A: I’m inspired by my fellow advocates, who lift my spirits every single day. I’m inspired by my fellow kidney patients who fight and never give up. Joy comes to me every time someone receives a transplant. My friends on social media inspire me with their continued efforts to raise awareness. The organizations and their members that I belong to bring me renewed vigor and positive reinforcement. I am learning so much from my fellow advocates within the Chronic Disease Coalition – their perseverance is an inspiration to me.

Q: What is one piece of advice you would offer to others who are battling a chronic disease?
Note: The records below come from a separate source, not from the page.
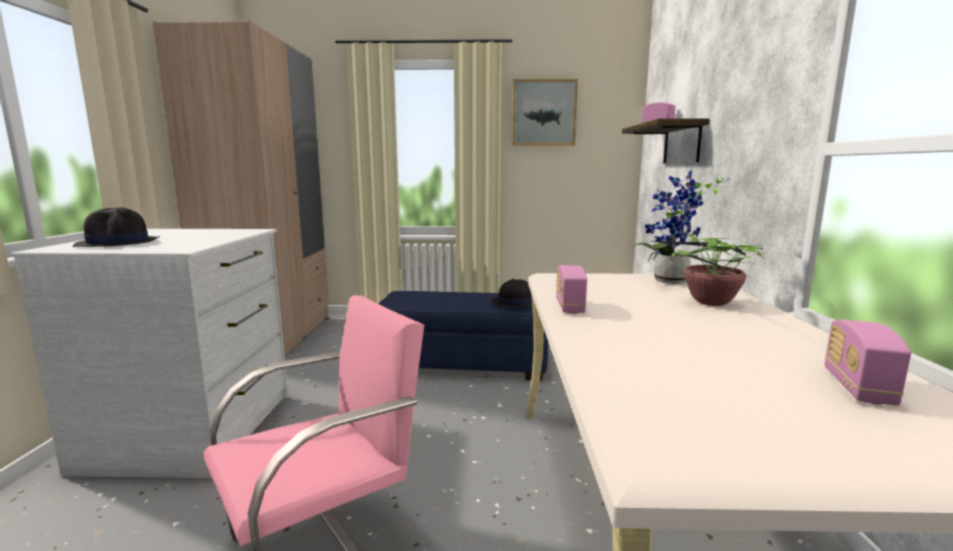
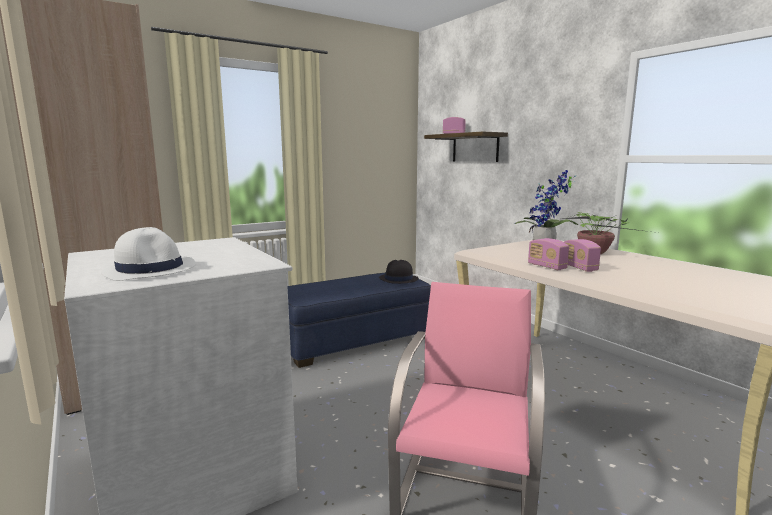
camera: 35 degrees left, 0 degrees up
(119, 243) = (151, 269): black hat -> white hat
(544, 113) = (349, 117): picture -> none
(857, 387) = (732, 278): radio -> radio (579, 268)

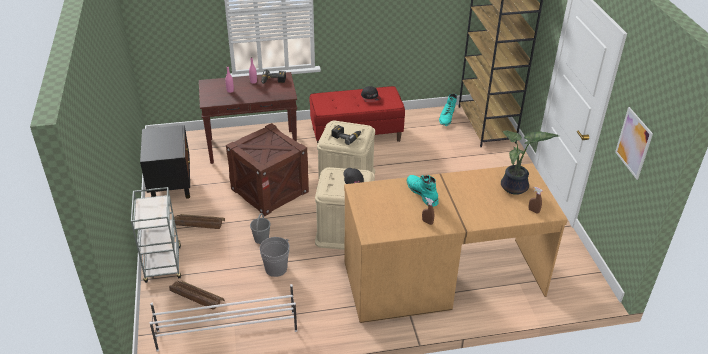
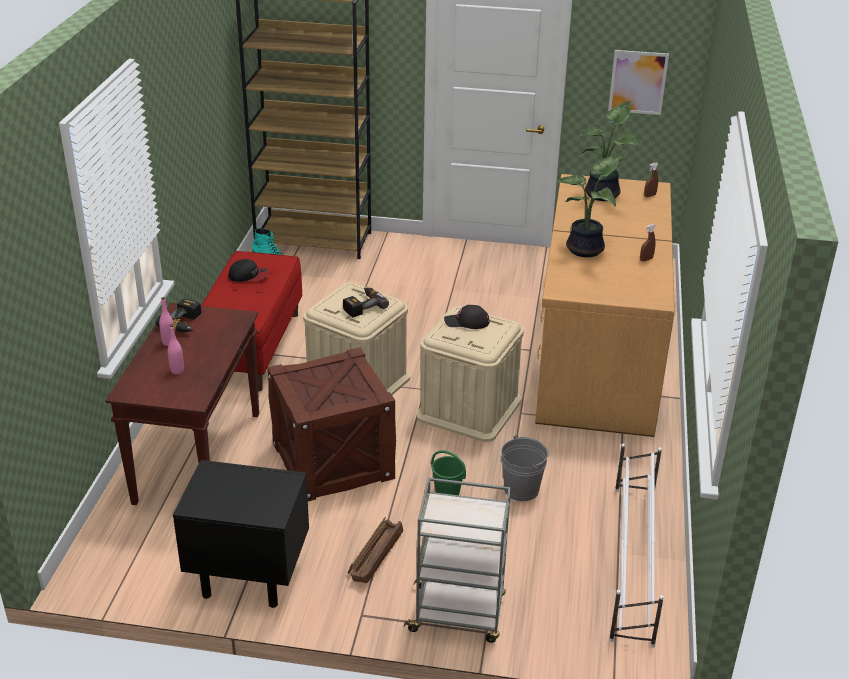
camera: 70 degrees left, 5 degrees down
(197, 297) = (552, 584): crate -> none
(261, 238) = (447, 491): grey bucket -> green bucket
(422, 193) = (587, 250): turquoise boot -> potted plant

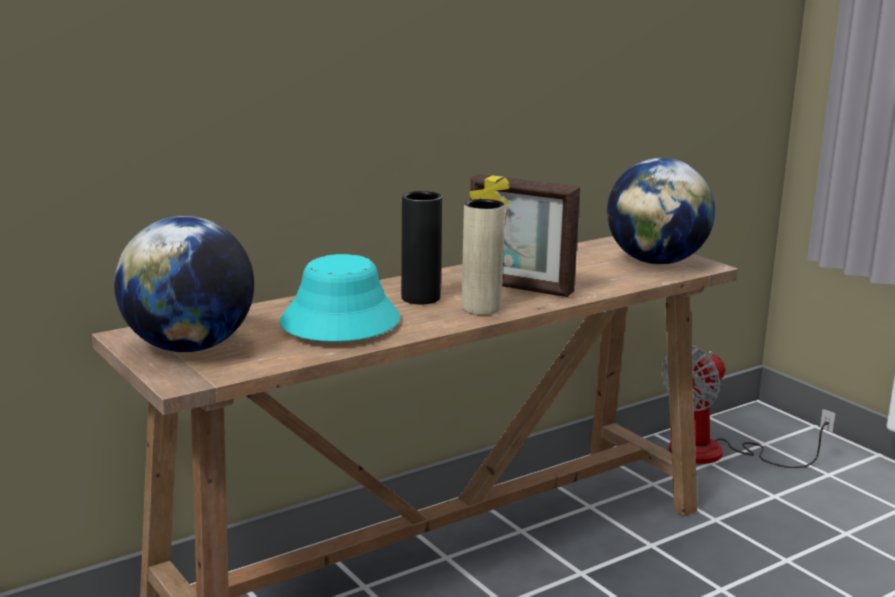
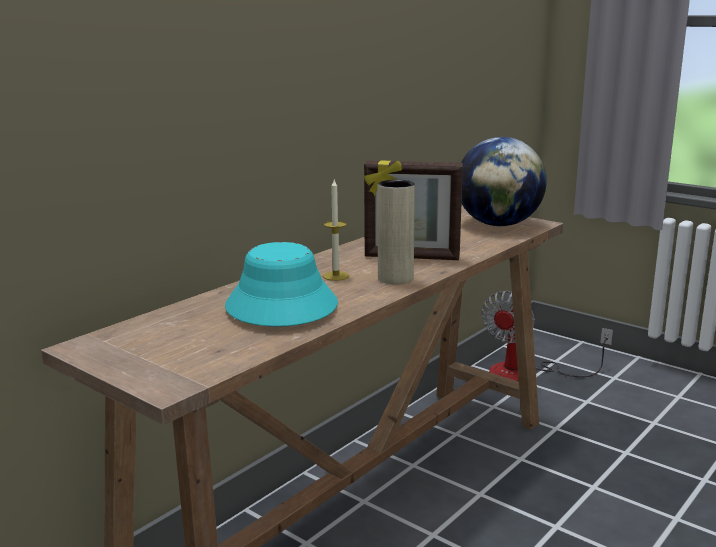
camera: 15 degrees left, 0 degrees up
(188, 347) = (153, 350): globe -> none
(420, 298) = (336, 276): black vase -> candle

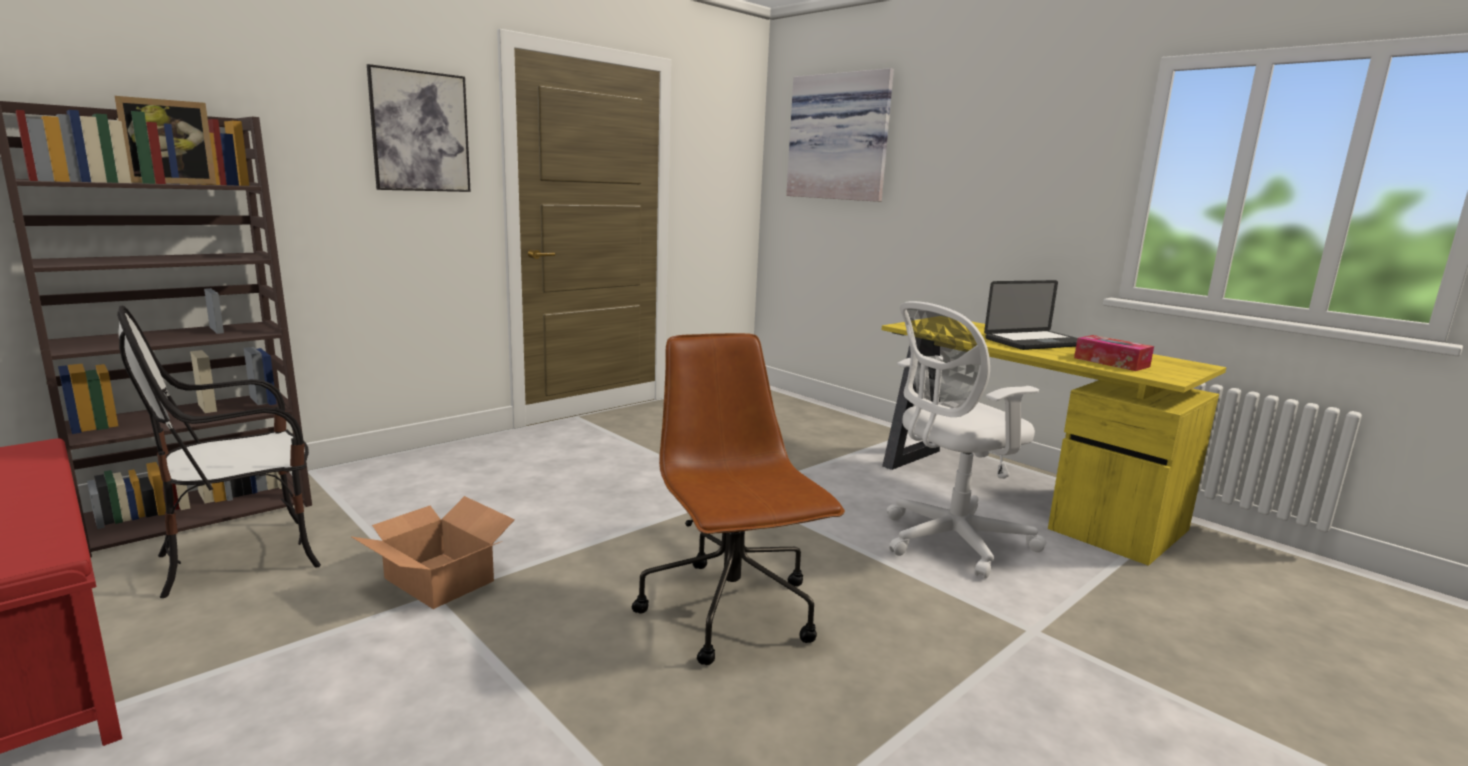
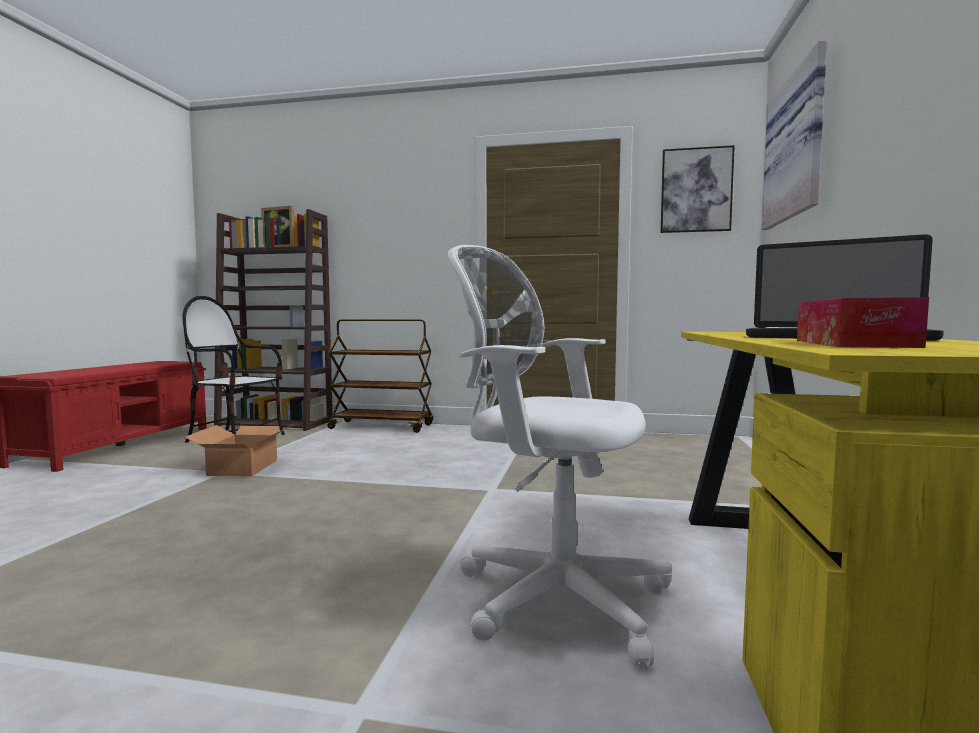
camera: 55 degrees right, 10 degrees down
(405, 464) = (382, 426): none -> brown cart
(420, 132) = (420, 212): picture -> picture (696, 190)
(731, 612) = (262, 539): brown office chair -> none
A: Never ever give up, and advocate for others. Next to raising my son, this is the most fulfilling and meaningful thing I’ve ever done. If you are able, help your fellow patients. I live by this motto I have seen on a Facebook meme: “I’m a Kidney Patient the rest of my life, but I still have brain and I still have my voice. Therefore, it is my DUTY to advocate for those who cannot advocate for themselves the rest of my life.”

Q: What is the importance of support groups, both in-person and online? How can newly diagnosed patients find a support group near them?

A: It is very, very important! When I was first diagnosed, I felt very alone, and I think other people feel that way as well. The support groups made me recognize that there were others like me who had battled the disease longer. This gave me hope and others as well. Additionally, support groups can teach you how to more effectively manage your disease and what you can do to make life better. If you need advice or a resource for information, members in support groups can help.

Finding them is easy – Google it, check on social media or ask an experienced friend for help. You will be surprised just how many people and sources can help and how many groups are available to you by simply making a phone call or pushing a button. Groups like this may be in your neighborhood, or as close as your smartphone.